This is an example from a research project conducted by a group led by Professors Douglas McCauley and Fiorenza Micheli. It illustrates the organized and thorough method they used to name the thousands of image files that they collected for this project.

Images of one study tile in place at the Palmyra Atoll (left) and in the lab after collection.

The research

The project involved installing approximately 180 tiles in an underwater area near the Palmyra Atoll in the South Pacific and leaving them in place for a specified amount of time. At the end of that time, the plates were retrieved for analysis. The researchers photographed the plates in place during the research, and then again after they were retrieved. The images above show one particular plate in place during the study (left) and then again after retrieval (right).

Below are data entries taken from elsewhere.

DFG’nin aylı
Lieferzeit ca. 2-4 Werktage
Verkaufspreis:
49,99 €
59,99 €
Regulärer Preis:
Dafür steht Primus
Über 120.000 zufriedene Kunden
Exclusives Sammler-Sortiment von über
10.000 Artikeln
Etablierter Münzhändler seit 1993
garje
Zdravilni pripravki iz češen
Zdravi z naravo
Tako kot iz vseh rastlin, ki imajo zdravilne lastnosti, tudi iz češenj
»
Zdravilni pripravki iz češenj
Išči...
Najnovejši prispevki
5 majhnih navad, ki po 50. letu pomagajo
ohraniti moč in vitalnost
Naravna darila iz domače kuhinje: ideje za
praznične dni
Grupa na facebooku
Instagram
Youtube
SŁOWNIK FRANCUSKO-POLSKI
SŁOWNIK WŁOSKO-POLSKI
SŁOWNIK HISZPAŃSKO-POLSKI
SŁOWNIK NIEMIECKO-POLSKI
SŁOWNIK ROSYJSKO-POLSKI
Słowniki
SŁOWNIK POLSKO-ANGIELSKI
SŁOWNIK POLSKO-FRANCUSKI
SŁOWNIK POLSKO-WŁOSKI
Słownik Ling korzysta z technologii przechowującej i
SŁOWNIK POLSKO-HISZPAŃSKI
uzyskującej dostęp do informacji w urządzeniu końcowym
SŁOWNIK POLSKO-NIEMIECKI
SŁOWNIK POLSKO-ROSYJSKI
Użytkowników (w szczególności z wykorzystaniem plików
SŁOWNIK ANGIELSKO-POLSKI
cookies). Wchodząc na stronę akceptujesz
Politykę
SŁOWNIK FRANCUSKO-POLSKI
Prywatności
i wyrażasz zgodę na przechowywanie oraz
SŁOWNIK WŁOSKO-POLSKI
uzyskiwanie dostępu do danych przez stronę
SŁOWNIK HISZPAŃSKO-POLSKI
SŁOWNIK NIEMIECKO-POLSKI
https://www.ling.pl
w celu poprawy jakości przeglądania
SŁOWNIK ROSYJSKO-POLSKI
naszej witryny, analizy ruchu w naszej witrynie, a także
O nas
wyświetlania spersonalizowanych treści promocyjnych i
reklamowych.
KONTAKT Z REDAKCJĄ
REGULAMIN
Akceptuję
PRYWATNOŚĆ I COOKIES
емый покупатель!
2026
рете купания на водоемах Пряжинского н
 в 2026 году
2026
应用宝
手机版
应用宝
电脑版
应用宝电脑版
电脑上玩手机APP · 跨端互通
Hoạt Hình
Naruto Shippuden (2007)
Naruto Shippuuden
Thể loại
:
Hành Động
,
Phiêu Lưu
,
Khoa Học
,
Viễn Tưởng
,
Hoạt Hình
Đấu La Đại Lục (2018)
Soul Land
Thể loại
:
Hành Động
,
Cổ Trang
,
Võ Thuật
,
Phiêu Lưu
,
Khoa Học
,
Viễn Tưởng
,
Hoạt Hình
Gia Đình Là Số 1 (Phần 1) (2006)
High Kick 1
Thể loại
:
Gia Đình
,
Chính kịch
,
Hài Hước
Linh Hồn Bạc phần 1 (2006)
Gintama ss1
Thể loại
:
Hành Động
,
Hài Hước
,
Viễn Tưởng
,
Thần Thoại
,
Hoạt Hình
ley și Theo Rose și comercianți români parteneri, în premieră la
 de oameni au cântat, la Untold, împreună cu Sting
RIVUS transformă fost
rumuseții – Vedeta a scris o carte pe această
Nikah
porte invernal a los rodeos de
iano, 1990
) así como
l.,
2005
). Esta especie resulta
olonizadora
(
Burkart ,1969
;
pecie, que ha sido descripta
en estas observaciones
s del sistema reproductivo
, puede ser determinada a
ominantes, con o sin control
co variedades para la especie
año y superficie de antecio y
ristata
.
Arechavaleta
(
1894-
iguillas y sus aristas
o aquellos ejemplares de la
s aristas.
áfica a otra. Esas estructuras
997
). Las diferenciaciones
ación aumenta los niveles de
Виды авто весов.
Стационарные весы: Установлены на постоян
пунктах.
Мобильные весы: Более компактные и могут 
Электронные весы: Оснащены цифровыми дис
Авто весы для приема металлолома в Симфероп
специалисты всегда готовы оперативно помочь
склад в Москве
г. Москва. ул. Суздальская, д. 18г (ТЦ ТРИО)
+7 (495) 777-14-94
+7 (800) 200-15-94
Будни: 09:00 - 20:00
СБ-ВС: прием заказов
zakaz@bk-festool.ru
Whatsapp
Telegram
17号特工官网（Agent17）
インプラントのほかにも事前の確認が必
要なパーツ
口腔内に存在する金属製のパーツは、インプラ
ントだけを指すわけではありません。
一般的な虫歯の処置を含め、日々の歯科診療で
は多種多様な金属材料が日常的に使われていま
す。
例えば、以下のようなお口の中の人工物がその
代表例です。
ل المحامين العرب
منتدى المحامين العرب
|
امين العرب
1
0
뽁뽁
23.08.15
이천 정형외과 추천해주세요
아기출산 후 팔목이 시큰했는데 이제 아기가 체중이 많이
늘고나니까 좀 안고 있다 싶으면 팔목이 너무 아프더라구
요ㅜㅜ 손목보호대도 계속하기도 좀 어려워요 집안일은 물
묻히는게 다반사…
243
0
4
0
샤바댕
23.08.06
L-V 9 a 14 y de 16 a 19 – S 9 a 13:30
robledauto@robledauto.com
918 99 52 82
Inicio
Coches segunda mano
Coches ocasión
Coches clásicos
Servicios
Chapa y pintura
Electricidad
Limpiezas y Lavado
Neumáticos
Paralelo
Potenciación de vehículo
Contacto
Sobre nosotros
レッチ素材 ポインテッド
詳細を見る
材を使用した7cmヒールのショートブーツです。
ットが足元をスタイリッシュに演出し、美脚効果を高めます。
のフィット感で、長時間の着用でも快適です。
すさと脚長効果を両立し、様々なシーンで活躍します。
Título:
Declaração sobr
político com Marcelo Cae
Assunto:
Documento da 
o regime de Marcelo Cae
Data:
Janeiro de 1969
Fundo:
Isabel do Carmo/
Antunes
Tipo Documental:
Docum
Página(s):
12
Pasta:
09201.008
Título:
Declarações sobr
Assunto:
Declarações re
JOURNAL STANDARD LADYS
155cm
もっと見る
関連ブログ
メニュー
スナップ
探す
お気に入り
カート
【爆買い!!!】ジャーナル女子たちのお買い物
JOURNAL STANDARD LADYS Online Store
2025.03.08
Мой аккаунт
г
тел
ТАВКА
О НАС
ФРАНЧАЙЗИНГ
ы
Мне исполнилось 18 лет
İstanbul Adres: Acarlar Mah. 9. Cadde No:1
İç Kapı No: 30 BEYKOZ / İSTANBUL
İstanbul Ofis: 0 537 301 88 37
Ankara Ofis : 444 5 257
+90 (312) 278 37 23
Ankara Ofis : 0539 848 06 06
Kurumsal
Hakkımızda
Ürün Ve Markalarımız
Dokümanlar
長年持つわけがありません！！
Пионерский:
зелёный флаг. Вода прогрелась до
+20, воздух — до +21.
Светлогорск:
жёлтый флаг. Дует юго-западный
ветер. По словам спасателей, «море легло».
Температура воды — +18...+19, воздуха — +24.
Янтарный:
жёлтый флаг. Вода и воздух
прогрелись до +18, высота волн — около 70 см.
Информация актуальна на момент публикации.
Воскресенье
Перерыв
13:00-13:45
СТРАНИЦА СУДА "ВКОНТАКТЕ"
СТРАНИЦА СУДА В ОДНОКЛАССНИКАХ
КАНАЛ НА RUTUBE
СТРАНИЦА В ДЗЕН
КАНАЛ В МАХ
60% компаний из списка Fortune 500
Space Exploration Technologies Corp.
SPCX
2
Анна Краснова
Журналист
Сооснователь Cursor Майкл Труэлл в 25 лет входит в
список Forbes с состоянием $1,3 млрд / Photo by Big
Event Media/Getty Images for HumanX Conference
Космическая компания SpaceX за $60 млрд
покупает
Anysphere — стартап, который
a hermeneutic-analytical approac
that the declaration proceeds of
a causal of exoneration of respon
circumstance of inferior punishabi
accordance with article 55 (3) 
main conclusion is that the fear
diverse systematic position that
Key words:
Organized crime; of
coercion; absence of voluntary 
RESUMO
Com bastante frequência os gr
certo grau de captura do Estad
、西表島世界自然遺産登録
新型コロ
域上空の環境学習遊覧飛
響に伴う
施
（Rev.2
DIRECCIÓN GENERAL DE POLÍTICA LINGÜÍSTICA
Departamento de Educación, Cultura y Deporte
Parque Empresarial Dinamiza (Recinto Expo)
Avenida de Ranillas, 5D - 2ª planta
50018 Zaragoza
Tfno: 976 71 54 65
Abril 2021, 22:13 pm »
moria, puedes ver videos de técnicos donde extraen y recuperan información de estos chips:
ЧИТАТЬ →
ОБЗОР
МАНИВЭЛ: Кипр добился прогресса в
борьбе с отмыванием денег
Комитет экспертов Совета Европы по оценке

The researchers wanted to track several things about the plates:

 

  • at which of the study sites the plate was installed
  • depth of the water at the site
  • date
  • number of the tile
  • whether the tile had been caged or uncaged
  • number assigned to photo by the camera
  • whether the post-removal photo was of the entire tile or only a certain section of the tile

 

The naming convention

Here is the general naming convention decided upon for the photographs:

 

  • Sites are named FR3, FR7, and FR9. Those designations are used in the file names.
  • File name is followed immediately by a letter to indicate depth. S=shallow, M=middle, D=deep. This is followed by a period.
  • Dates are formated as YYMMDD, for example 140623 is June 23, 2014. Dates are followed by a period.
  • Tile number (these are on the tiles)
  • Tile number is followed immediately by a letter to indicate treatment. C=caged and U=uncaged. This is followed by a period.
  • Photo number assigned by camera, followed by a period.
  • Single letter designation for photo coverage. W=whole plate, A=upper right, B=lower right, C=lower left, D=upper left (tiles are photographed in a uniform orientation when possible).

 

Example

The example photo shown on the right above was named using this convention as

FR3S.140623.129C.2653.W.JPG

How does this translate?

 

  • FR3 = study site FR3
  • S = shallow
  • 140623 = June 23, 2014
  • 129 = tile number 129
  • C = covered treatment
  • 2653 = photo number assigned by camera
  • W = whole tile

 

Imagine how easy it will be for these researchers to track these files and to search or scan through their thousands of images to find all the whole tile images, all the images from deep water, or all the images of tiles that had been uncaged.

The use of a well-documented and consistent naming scheme containing relevant and descriptive information about your files will make your research faster and easier to manage as well.

And don't forget to include your naming scheme documentation in a readme.txt file in your data folder.